### Предоставленный отрывок

====

Мы росли, превращались в юношей. Иногда в школе этого не замечали, и казалось, что совершенно неожиданно ученик девятого класса становился более политически зрелым, чем директор школы или преподаватель.
Учительская по этому поводу сначала «ершилась», потом сдавала свои позиции, и этот ученик становился фактически во главе школы, будучи избран председателем учкома. Говорили тогда: «Учком постановил» или «Учком вынес решение». Учительская отходила на второстепенный план, с трудом оставляя за собой почти чисто консультативные функции.
Жизнь школьника в те времена разбивалась на две части: учеба и, как тогда говорили, «общественная работа» — наиболее увлекательная, живая и полнокровная часть жизни.
К общественной работе относилось все, что выходило за стены класса или очередного «кабинета». Это был учком, клуб, пионерский отряд, комсомол и все уличные магистрали, связывающие нашу деятельность в одно шумное и интересное детство.
Однажды в окне редакции провинциальной газеты появился черный транспарант. Он гласил о том, что далеко на севере, там, где троечники географии считали конец земли, на каком-то совершенно непонятном дрейфующем льду произошла катастрофа почти сказочного, известного нам только по журналам «Мир приключений» и «Всемирный следопыт» воздушного корабля.
Сводки о розыске экипажа дирижабля «Италия», о ледовых походах «Красина» и полетах летчиков Бабушкина и Чухновского читались нами ежедневно как самый интересный приключенческий роман. У окна редакции мы могли простаивать часами, жадно впитывая в себя необычные термины, слова и образы. Простое теперь слово «радиограмма» тогда воспринималось с острым и интересным любопытством.
Юность брала свое. Романтика гражданской войны оставалась где-то позади, учеба в школе подходила к концу, а пионерский отряд все же не мог дать того: увлечения, которое давали насыщенные героизмом и романтикой тревожные сводки о розыске затерянных в Арктике групп, неудачных исследователей Мариано. Нобиле, о таинственной гибели Финна Мальмгрена, о трудностях работы в Арктике, ее неприступности и обо всем, что могло увлечь юношу в его девятнадцатый год жизни.

====

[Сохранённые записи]

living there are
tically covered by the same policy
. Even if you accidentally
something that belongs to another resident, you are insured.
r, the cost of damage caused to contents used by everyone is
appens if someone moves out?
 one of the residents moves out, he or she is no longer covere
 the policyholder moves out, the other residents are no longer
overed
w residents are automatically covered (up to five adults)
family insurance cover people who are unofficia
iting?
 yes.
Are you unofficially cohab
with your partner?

====

### Задание 1
Воспроизведите без изменений часть отрывка о школьной юности от слов «Учительская по этому» до слов «полнокровная часть жизни.» включительно.
### Задание 2
Напишите продолжение отрывка о школьной юности, начиная сразу после его последнего предложения.

### Ответ 1
Учительская по этому поводу сначала «ершилась», потом сдавала свои позиции, и этот ученик становился фактически во главе школы, будучи избран председателем учкома. Говорили тогда: «Учком постановил» или «Учком вынес решение». Учительская отходила на второстепенный план, с трудом оставляя за собой почти чисто консультативные функции.
Жизнь школьника в те времена разбивалась на две части: учеба и, как тогда говорили, «общественная работа» — наиболее увлекательная, живая и полнокровная часть жизни.

### Ответ 2
И вот здесь, у окна редакции газеты, я полюбил Арктику. Я еще не понимал, что это такое, но полюбил ее всей своей юношеской душой и решил стать полярником. Здесь я должен оговориться, что возможностей для деятельности полярника у меня было не так уж много.
Несчастный случай, происшедший в детстве, исковеркал мне ногу, и это осталось на всю жизнь. Только глубокое увлечение героическими делами советских людей заставило меня перебороть недуг, тренировать себя и почти исправить его.
И вот в 1932 году я впервые увидел Арктику на самой северо-восточной оконечности нашего материка, в Беринговом проливе у мыса Дежнева.
Наша «Юанта» — фрахтованный Китайский пароход — не рискнула заходить в лед Берингова пролива, представлявший для корпуса старого транспортного судна слишком большую и реальную угрозу. Было решено выгружаться с южной стороны мыса Дежнева, где у самого его основания изгибом берега образована маленькая бухта, носящая наименование «Пеек». На отмелом берегу бухты виднелись несколько яранг маленького чукотского селения, два домика фактории и построенный из гофрированного железа склад.
Весь берег бухты опоясывался выброшенными на отмели льдинами, которые, как хлопья белоснежной пены, удивительно гармонично сочетались с желтым песком, зеленеющей тундрой и серо-коричневыми скалами.
Прохладный, пахнущий водорослями воздух и величавая тишина, только иногда нарушаемая плачущими криками чаек, были незабываемы. Я стоял на палубе и впитывал в себя всю необычную и суровую прелесть окружающего и еще не изведанного моря. Это была Арктика, вернее ворота в нее.
Первый год моей зимовки выдался трудным. Теперь, спустя 26 лет, после многих других зимовок и экспедиций, после работы на дрейфующих станциях «Северный полюс-2» и «Северный полюс-3», вглядываясь в прошлое и вспоминая фанерные домики нашей Дежневской обсерватории, насквозь пропахшие дымом самодельных печей и по самые трубы занесенные снегом, полный отрыв от Большой Земли и отсутствие почти всякой почты от родных и близких, сложность общения с местным на» селением, — могу с уверенностью сказать, что это был год наиболее трудный в жизни полярника, но и наиболее насыщенный приобретением разнообразнейшего опыта, который ложился в основу сложной профессии полярника.